WHAT IS ASKED:
A) According to the DuplicateSearcher page, what tree structure organizes files and directories by their tags?
B) Write the next part of the DuplicateSearcher page, starting after its final sentence.

TEXT:
────────────────────
DuplicateSearcher
DuplicateSearcher is a Windows desktop application that I developed over 10 years ago. It finds duplicate files on file systems. It has both a GUI and CLI.
One goal of DuplicateSearcher was to generate results that could be used by other applications. The process of identifying duplicates can be complex and time-consuming. There are many attributes of files and directories that can be compared, and the criteria for identifying a duplicate often depends on the file's type and contents. DuplicateSearcher enables the user to specify fairly extensive criteria for identifying duplicate files and directories.
DuplicateSearcher has two operating modes: console and Graphical User Interface (GUI). The console's executable file is dsc.exe, and the GUI's executable file is dsgui.exe. Both have the same search capabilities; however, only the GUI supports performing operations on duplicates, such as deleting, moving, or recycling.
The GUI makes the criteria easier to specify, and the search results are easier to view. The console makes it easier to integrate the functionality of DuplicateSearcher with other applications. For example, the output from the console could be redirected to a file that is processed by a separate application.
Download And Install
The installer can be downloaded here: DS_Setup.exe
The installer was built using Nullsoft's NSIS, and the code for the installer is included in this repo.
How It Works
DuplicateSearcher uses a combination of multithreading, data structures, and various search algorithms to minimize the time it takes to find duplicates and present them to the user. Internally, DuplicateSearcher creates a 'tag' for each file and directory. Depending on the specified search criteria, this 'tag' can be a combination of a file or directory's attributes, including, but not limited to, its name (exact or SOUNDEX), size, header, footer, or hash of the contents. The 'tag' is used to organize the files and directories using a self-balancing AVL binary search tree (BST). As the file system is searched, references to files and directories are added to the BST using the generated 'tag'.
DuplicateSearcher employs multiple threads to maximize search speed. By default, DuplicateSearcher will assign one thread to each search location. As a general rule, peripheral I/O (such as access to hard drives and network controllers) is slower than the CPU and system memory. Instead of making DuplicateSearcher wait on various peripherals, it is almost always faster to attempt concurrent access to multiple peripheral devices using multiple threads. Nevertheless, there are some cases where concurrent access to peripheral devices might make the search process slower, such as if one hard drive contains multiple partitions. DuplicateSearcher allows the user to specify a maximum thread count.
────────────────────
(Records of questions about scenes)
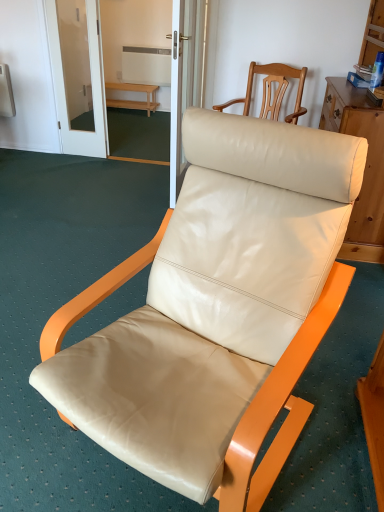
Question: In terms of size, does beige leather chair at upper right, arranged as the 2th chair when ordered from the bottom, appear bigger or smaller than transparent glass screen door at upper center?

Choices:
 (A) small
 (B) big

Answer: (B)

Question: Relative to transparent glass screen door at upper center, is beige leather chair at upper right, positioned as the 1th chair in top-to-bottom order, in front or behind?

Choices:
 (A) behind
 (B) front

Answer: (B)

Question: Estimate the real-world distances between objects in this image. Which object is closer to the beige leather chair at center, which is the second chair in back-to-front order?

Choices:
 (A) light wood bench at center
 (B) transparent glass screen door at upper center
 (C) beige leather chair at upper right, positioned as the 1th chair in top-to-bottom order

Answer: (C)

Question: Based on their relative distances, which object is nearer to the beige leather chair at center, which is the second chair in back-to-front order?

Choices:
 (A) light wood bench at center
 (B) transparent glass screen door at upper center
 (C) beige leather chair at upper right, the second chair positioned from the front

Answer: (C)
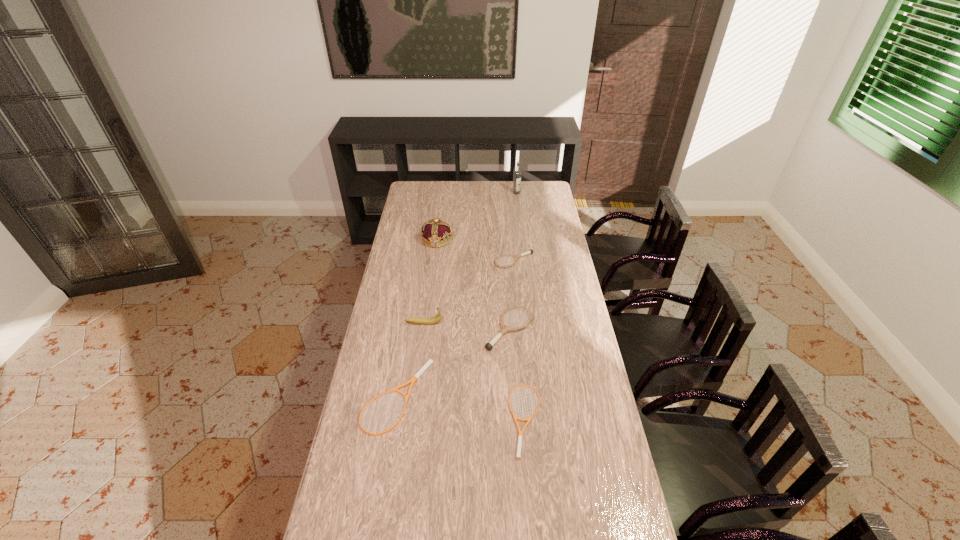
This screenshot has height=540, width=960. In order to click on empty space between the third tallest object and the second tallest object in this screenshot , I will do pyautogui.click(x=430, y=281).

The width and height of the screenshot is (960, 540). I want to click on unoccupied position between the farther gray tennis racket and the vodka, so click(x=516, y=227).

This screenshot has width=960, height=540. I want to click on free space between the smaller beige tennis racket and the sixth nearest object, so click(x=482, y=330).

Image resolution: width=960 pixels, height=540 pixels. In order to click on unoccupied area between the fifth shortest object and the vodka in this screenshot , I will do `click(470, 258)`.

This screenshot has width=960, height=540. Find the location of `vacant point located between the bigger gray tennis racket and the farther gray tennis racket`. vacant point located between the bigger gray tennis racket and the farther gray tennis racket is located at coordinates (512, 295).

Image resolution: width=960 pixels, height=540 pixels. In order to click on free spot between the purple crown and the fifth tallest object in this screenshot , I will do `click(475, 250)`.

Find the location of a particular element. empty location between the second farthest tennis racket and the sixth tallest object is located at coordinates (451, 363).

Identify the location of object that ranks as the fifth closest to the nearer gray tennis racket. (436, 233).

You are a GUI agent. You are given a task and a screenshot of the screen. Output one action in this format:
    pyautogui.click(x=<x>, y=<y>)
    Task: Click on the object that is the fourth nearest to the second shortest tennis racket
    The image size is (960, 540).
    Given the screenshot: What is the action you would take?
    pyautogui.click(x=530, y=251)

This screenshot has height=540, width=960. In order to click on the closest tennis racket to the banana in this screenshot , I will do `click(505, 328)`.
────────────────────
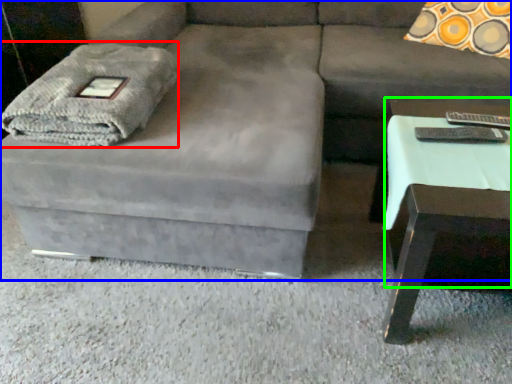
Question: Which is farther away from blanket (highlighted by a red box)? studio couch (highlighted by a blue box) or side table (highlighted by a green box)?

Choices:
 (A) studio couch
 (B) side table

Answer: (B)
────────────────────
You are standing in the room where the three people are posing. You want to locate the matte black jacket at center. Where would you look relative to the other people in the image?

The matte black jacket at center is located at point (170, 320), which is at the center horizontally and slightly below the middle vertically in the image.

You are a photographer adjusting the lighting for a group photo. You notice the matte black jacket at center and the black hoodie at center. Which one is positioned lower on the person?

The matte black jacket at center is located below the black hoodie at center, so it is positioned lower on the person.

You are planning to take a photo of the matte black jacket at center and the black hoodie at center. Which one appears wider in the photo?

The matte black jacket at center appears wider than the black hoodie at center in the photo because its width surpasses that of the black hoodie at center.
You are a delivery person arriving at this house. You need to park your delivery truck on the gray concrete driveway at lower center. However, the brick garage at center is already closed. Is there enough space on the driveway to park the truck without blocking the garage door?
────────────────────
EXPECTED ANSWERS:
A) A self-balancing AVL binary search tree (BST).

B)
How To Use It
Download and run the installer. Start the GUI, or use the CLI in the installation directory. Both the GUI and CLI are stand-alone applications (besides their dependencies on .NET 2.0 CLR assemblies), so they can be copied anywhere, such as the Windows system directory, so that they can be easily run from the command prompt.
Build
DuplicateSearcher was written using Visual Studio. It can be compiled using the Community edition.
Motivation
I wrote DuplicateSearcher to get more experience with developing an application that can be installed and run by anyone. My skills have improved since I wrote it, so there's a lot that I would do differently now.
To Do
Version 1:
- ensure hard links are not considered
- make a more simplified interface
- use tree view to both group and list results
- title shows progress too (1%... 100%)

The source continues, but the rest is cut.